-- Assignment --
Return every line in the listing below that contains the word "hace".

─── Data

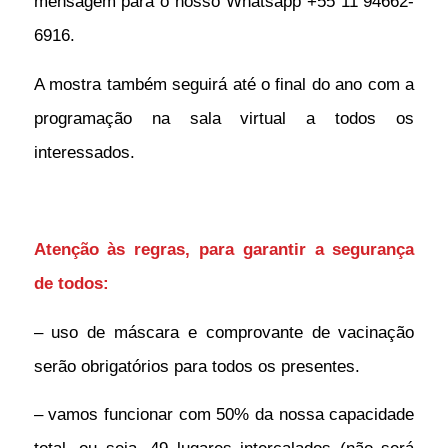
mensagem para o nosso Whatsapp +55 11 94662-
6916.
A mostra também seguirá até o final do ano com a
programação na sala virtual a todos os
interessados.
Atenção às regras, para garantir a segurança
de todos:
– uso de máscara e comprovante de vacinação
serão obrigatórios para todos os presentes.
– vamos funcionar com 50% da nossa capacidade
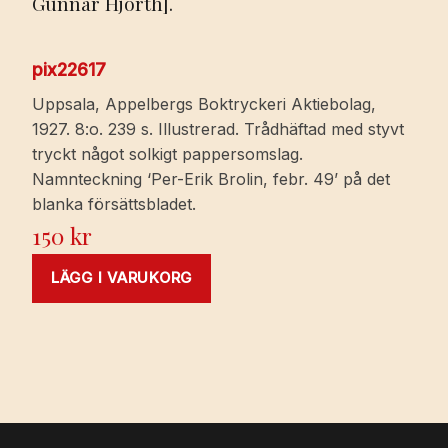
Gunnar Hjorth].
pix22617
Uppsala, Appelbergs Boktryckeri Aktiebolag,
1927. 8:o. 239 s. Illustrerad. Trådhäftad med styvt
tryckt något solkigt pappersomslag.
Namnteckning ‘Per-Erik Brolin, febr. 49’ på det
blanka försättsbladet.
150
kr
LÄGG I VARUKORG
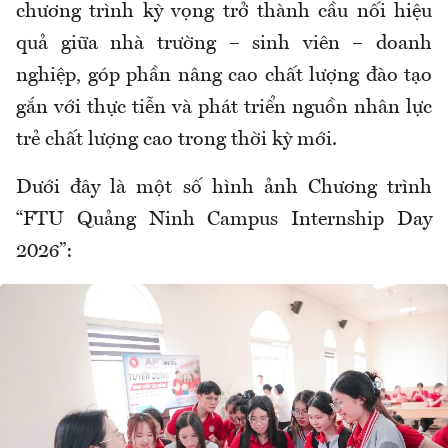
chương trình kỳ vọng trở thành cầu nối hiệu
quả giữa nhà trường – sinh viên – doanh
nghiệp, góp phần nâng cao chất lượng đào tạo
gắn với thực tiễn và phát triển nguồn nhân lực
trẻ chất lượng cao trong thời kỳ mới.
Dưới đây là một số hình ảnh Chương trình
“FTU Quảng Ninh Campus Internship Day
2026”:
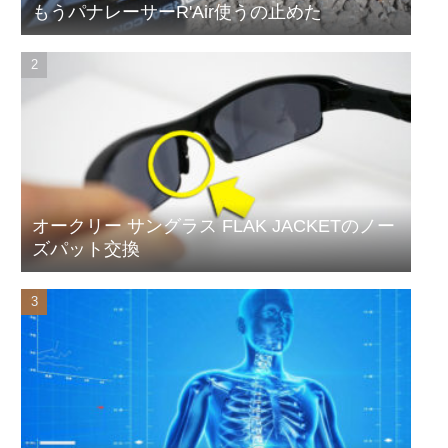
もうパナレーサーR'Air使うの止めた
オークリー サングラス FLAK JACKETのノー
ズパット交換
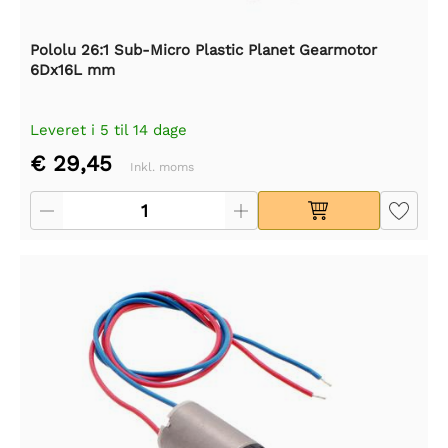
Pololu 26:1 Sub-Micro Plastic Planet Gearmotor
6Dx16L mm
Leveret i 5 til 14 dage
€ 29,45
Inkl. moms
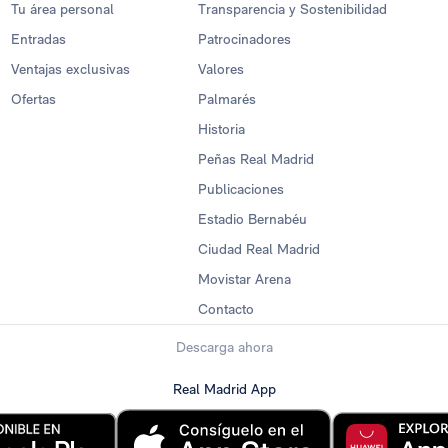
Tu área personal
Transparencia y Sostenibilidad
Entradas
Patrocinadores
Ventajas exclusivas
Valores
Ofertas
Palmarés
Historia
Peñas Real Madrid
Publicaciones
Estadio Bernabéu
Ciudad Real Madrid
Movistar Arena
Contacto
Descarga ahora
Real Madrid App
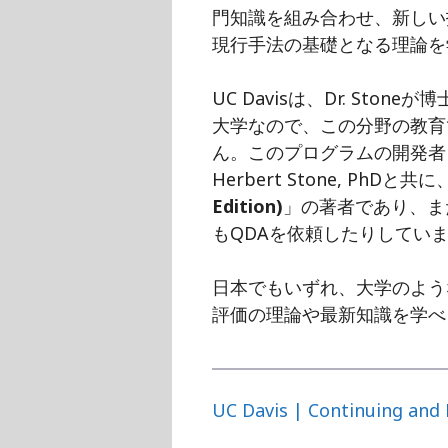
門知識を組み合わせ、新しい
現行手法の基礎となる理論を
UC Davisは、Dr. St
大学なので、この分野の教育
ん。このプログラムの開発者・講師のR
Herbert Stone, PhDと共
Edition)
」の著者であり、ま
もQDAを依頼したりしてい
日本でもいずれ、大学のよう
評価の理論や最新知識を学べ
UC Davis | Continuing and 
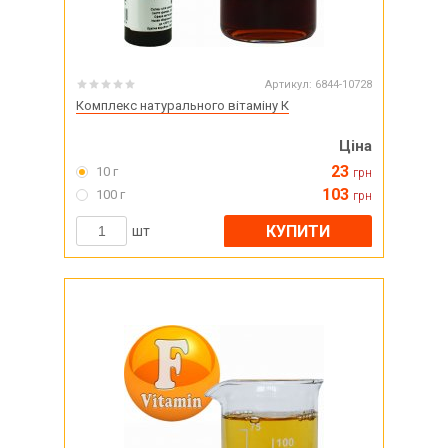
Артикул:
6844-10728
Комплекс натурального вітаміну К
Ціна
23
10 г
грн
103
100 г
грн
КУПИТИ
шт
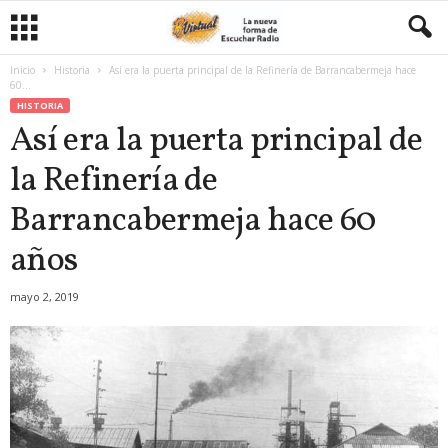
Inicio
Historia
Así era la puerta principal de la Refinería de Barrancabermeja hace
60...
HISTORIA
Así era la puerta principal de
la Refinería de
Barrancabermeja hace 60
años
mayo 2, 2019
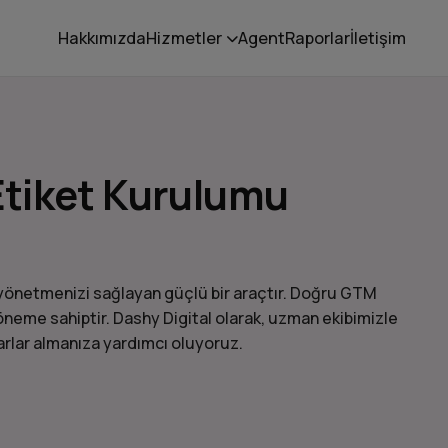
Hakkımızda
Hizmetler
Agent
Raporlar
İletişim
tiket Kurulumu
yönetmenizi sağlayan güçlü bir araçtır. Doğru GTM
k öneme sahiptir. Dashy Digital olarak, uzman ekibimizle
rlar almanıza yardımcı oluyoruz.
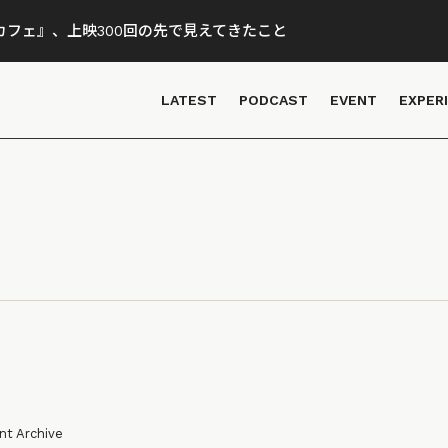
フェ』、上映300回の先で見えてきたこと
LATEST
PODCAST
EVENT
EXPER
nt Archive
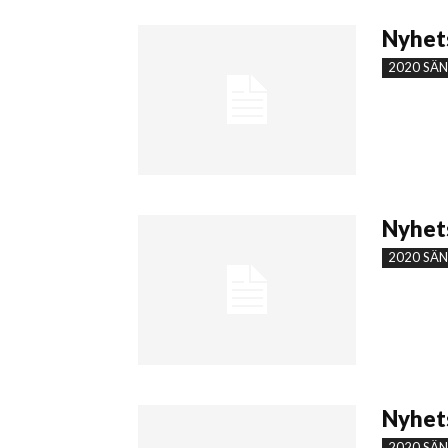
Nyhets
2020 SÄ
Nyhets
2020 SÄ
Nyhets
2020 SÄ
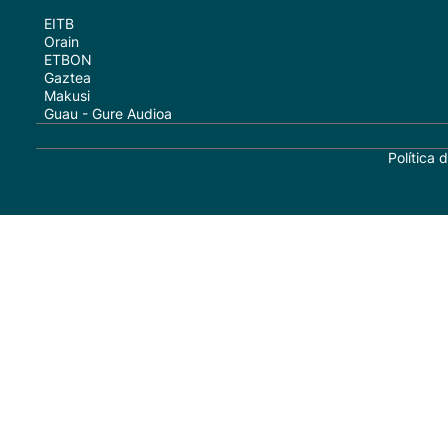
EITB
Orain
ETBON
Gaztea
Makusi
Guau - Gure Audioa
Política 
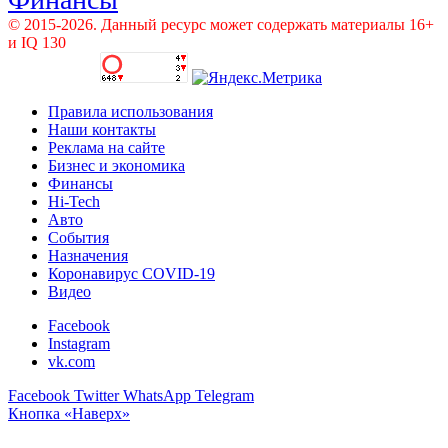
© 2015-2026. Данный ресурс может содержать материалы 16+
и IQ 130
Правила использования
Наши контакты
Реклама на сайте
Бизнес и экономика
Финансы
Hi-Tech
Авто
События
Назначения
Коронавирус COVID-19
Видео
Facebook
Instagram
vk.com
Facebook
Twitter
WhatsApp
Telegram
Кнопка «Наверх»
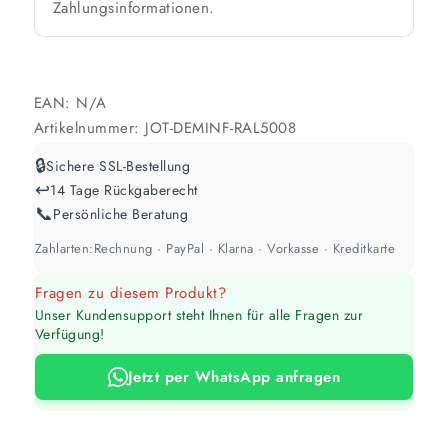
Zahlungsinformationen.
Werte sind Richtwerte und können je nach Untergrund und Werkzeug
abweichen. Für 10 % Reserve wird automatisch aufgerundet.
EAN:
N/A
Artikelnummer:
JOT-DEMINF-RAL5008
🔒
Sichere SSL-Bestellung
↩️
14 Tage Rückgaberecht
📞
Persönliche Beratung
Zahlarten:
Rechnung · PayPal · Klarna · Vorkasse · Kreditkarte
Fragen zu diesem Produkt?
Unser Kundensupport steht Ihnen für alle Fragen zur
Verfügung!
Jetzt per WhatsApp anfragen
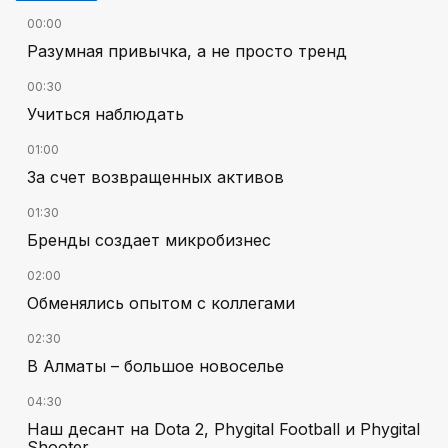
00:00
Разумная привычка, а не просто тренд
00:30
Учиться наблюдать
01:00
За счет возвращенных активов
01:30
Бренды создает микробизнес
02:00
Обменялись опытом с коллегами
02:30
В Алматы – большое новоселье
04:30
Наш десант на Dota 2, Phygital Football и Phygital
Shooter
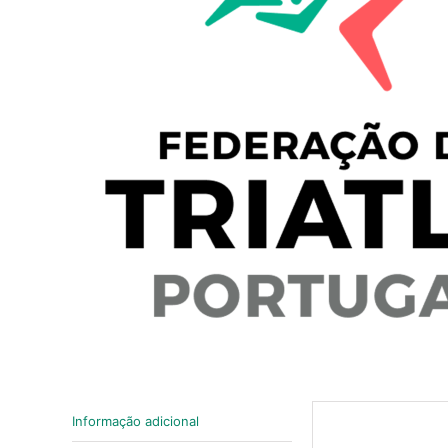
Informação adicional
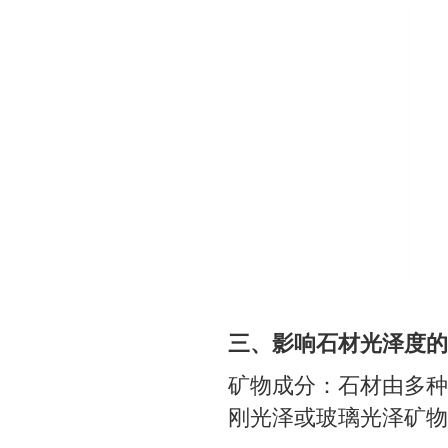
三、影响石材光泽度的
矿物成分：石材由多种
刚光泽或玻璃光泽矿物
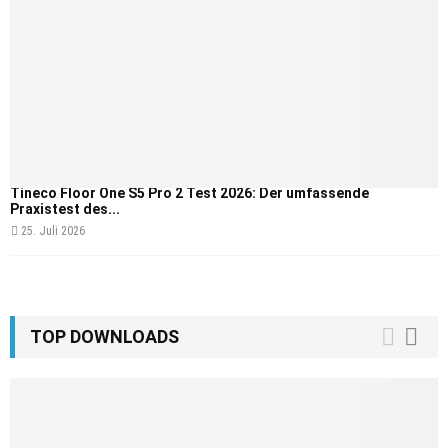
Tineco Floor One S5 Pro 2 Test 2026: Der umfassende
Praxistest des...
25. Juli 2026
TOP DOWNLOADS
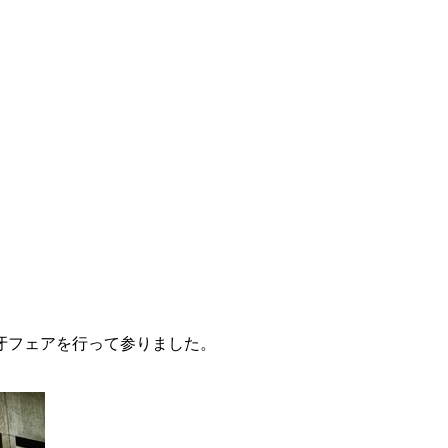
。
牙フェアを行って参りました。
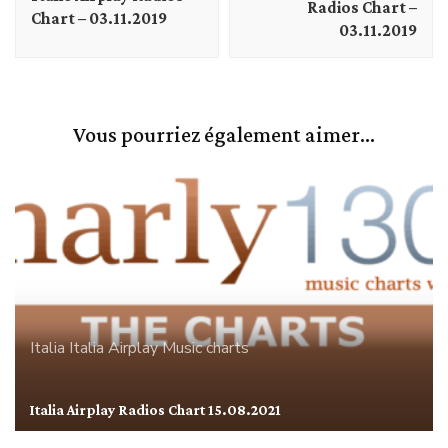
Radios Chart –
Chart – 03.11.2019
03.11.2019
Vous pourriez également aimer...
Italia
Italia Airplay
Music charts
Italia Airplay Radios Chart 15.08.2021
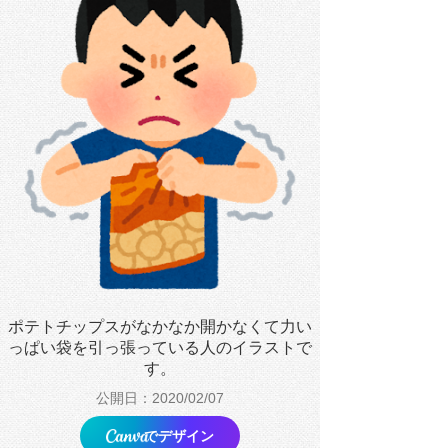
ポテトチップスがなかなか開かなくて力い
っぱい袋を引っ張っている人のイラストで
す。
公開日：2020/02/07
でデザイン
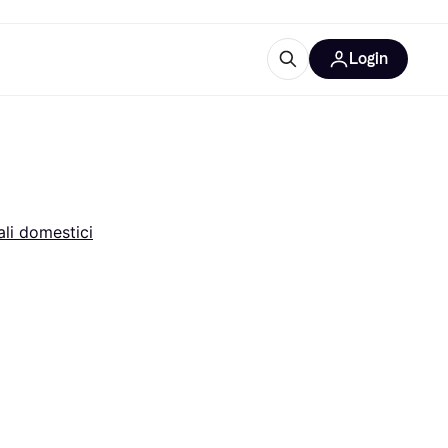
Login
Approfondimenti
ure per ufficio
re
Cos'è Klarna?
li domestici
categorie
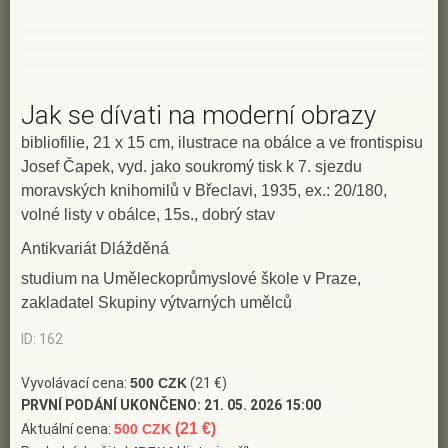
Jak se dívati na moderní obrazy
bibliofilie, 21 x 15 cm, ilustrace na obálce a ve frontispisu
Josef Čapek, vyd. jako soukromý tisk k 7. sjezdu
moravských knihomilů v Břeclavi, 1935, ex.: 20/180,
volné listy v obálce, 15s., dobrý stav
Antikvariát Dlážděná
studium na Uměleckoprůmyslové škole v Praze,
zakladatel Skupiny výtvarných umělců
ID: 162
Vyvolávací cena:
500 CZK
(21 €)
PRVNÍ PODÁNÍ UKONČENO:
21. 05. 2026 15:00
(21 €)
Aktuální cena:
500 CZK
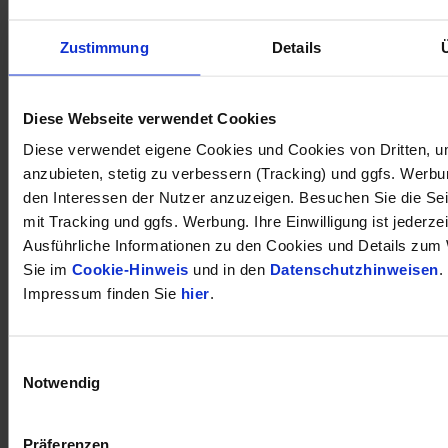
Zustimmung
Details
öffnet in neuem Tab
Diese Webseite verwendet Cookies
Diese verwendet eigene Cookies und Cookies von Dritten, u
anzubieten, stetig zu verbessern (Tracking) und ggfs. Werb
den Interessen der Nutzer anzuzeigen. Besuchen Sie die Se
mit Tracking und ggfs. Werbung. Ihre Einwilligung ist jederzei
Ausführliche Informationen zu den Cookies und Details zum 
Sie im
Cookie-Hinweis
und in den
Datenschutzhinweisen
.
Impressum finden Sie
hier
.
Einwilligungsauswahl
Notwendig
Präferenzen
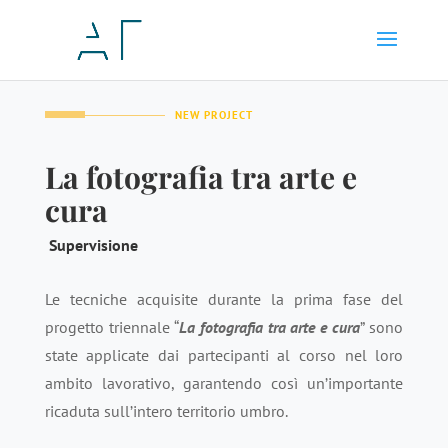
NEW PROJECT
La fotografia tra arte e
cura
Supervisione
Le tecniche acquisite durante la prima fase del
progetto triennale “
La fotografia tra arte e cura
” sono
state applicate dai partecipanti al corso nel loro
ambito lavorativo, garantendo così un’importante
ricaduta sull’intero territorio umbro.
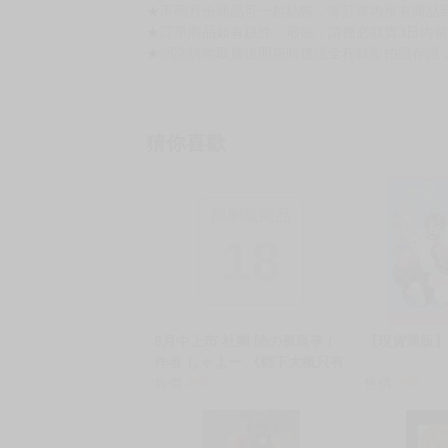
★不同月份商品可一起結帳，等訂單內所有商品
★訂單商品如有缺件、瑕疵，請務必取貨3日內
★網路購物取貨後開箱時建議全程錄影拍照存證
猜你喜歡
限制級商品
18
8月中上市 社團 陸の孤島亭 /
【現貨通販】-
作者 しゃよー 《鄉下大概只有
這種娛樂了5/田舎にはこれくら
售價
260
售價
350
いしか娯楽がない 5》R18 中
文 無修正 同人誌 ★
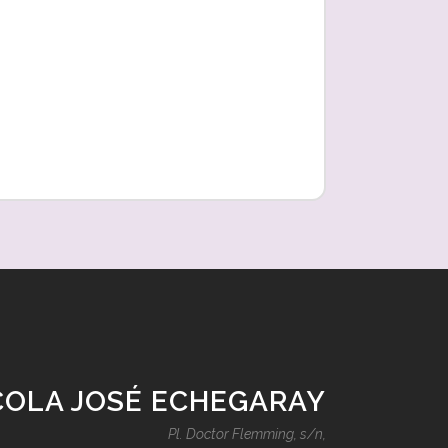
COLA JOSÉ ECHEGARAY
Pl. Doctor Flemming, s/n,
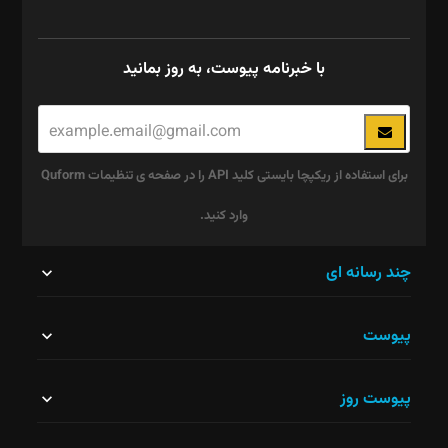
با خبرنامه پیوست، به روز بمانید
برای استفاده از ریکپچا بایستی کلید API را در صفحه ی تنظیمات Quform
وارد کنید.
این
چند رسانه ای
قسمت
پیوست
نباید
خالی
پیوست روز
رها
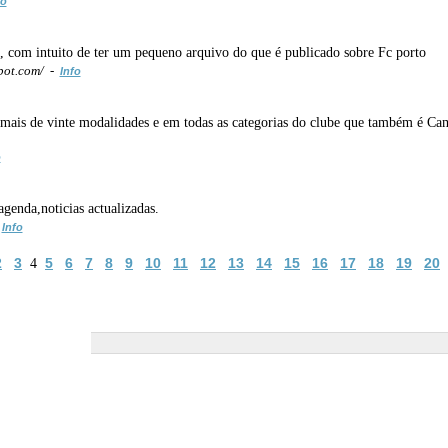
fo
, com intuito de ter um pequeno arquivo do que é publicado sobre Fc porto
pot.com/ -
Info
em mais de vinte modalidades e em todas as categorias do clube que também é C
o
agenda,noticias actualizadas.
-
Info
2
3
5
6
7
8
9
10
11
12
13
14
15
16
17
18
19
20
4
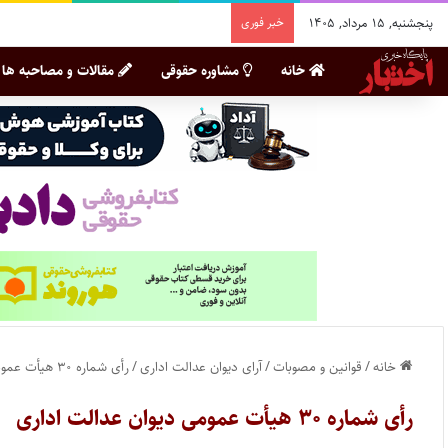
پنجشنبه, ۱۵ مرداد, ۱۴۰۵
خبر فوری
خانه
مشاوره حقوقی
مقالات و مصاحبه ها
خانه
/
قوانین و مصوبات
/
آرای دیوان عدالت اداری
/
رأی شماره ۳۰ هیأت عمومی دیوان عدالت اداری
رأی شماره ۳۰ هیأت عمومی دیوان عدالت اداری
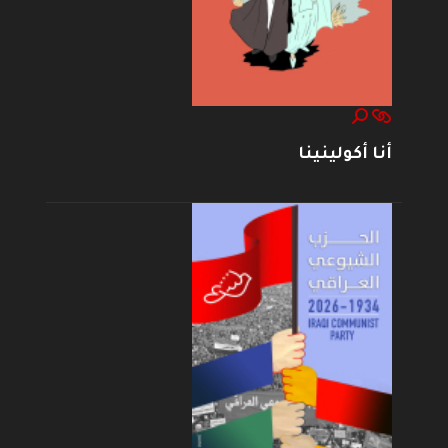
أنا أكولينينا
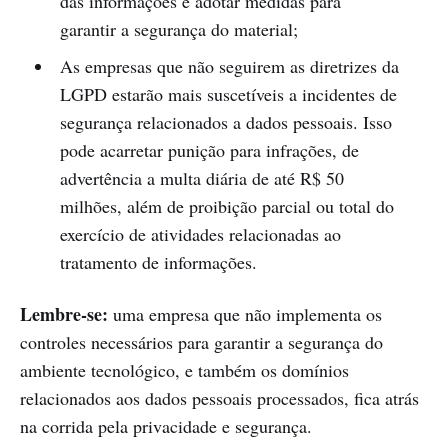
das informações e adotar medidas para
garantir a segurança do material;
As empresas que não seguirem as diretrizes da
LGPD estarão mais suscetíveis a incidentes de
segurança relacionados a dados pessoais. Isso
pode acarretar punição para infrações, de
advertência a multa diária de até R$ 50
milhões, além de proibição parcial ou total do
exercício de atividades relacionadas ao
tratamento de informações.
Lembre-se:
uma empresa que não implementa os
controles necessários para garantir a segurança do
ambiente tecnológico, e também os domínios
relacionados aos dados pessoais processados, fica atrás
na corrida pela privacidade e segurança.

──────

-- Task answer --
Así era la puerta principal de la Refinería de Barrancabermeja hace
Barrancabermeja hace 60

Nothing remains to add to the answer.